**DOCUMENT PASSAGE**
⟨

5. Full encouragement from faculty and administrators – Students understand that their

school’s administration and faculty want them to make full use of the Internet’s vast

resources. Abstaining from all Net use is seldom an option – in some large classes,

professors place required course materials solely on the Net and engage in their only oneon-

one contact with students through e-mail! Administrators, of course, want to see their

major investments in computers and Internet access justified.

6. Adolescent training in similar activities – By the time most kids get to college, they

will have spent years staring at video game terminals, closing off the world around them

with walkmans, and engaging in that rapid-fire clicking of the TV remote. Even if they

didn’t get introduced to the Internet in high school, those other activities have made

students well-suited to slide into aimless Web surfing, skill-testing MUDs, and rat-a-tattat

chat room dialogue.

7. The desire to escape college stressors – Students feel the pressures of making top

grades, fulfilling parental expectations, and, upon graduation, facing fierce competition

for good jobs. The Internet, ideally, would help make it easier for them to do their

necessary course work as quickly and efficiently as possible. Instead, they turn to their

Net friends to hide from their difficult feelings of fear, anxiety, and depression.

⟩

**RECORD SET**
⟨

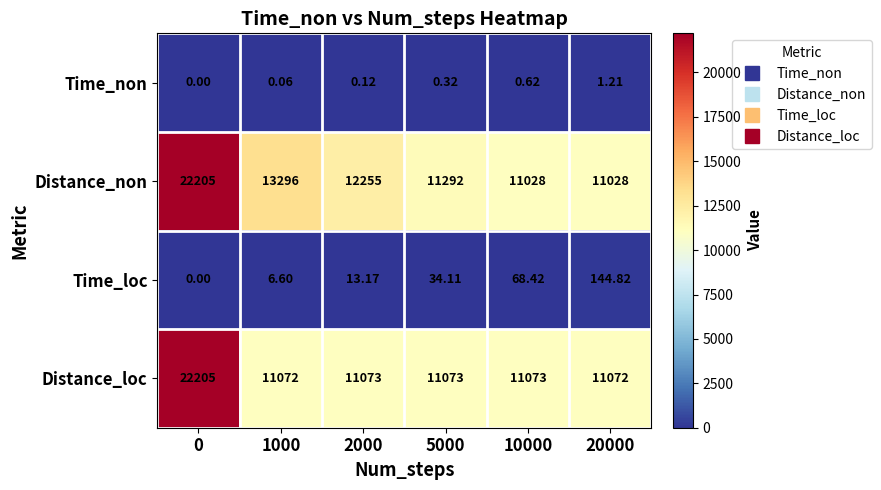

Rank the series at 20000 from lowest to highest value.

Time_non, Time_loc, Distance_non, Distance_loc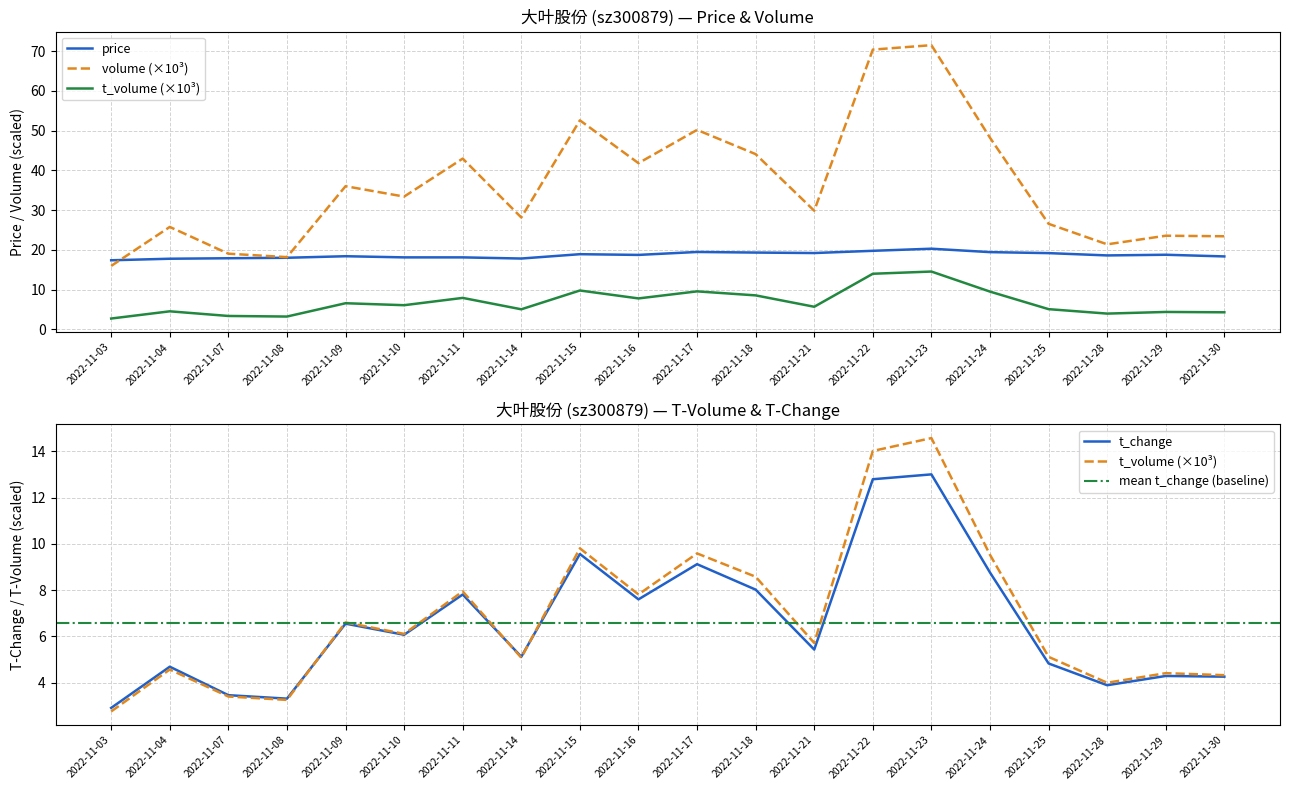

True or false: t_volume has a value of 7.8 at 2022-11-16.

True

⟩
⟨

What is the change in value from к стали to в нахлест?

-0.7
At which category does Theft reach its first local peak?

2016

⟩
⟨

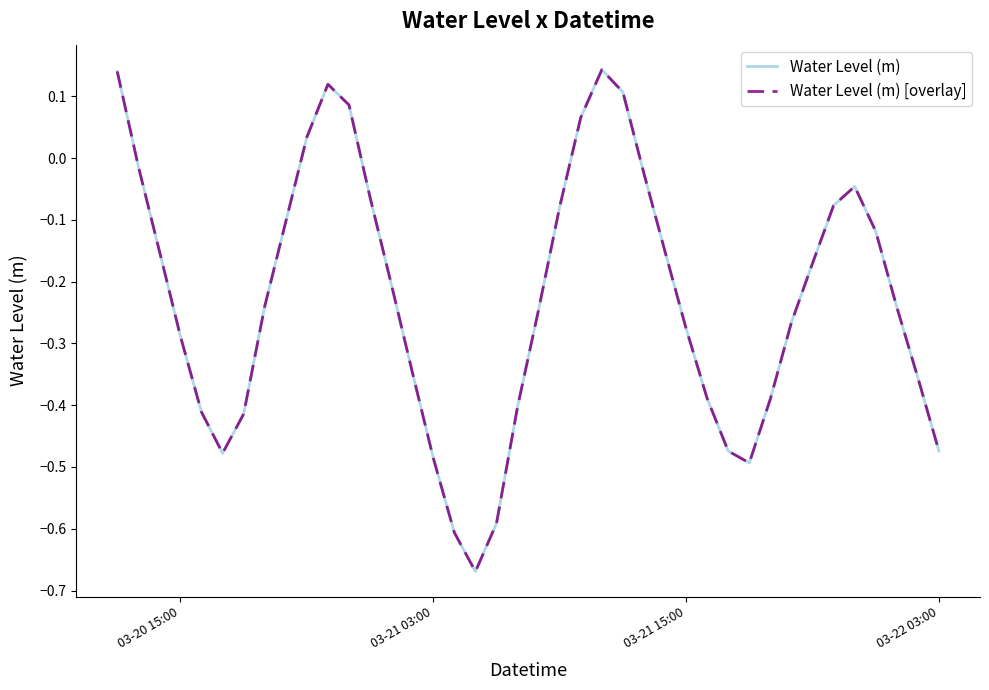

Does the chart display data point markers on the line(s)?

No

⟩

**TASK DETAILS**
Reproduce the passage above about why college students turn to the Internet, word for word from start to finish.

**RESPONSE TO THE EXERCISE**
5. Full encouragement from faculty and administrators – Students understand that their

school’s administration and faculty want them to make full use of the Internet’s vast

resources. Abstaining from all Net use is seldom an option – in some large classes,

professors place required course materials solely on the Net and engage in their only oneon-

one contact with students through e-mail! Administrators, of course, want to see their

major investments in computers and Internet access justified.

6. Adolescent training in similar activities – By the time most kids get to college, they

will have spent years staring at video game terminals, closing off the world around them

with walkmans, and engaging in that rapid-fire clicking of the TV remote. Even if they

didn’t get introduced to the Internet in high school, those other activities have made

students well-suited to slide into aimless Web surfing, skill-testing MUDs, and rat-a-tattat

chat room dialogue.

7. The desire to escape college stressors – Students feel the pressures of making top

grades, fulfilling parental expectations, and, upon graduation, facing fierce competition

for good jobs. The Internet, ideally, would help make it easier for them to do their

necessary course work as quickly and efficiently as possible. Instead, they turn to their

Net friends to hide from their difficult feelings of fear, anxiety, and depression.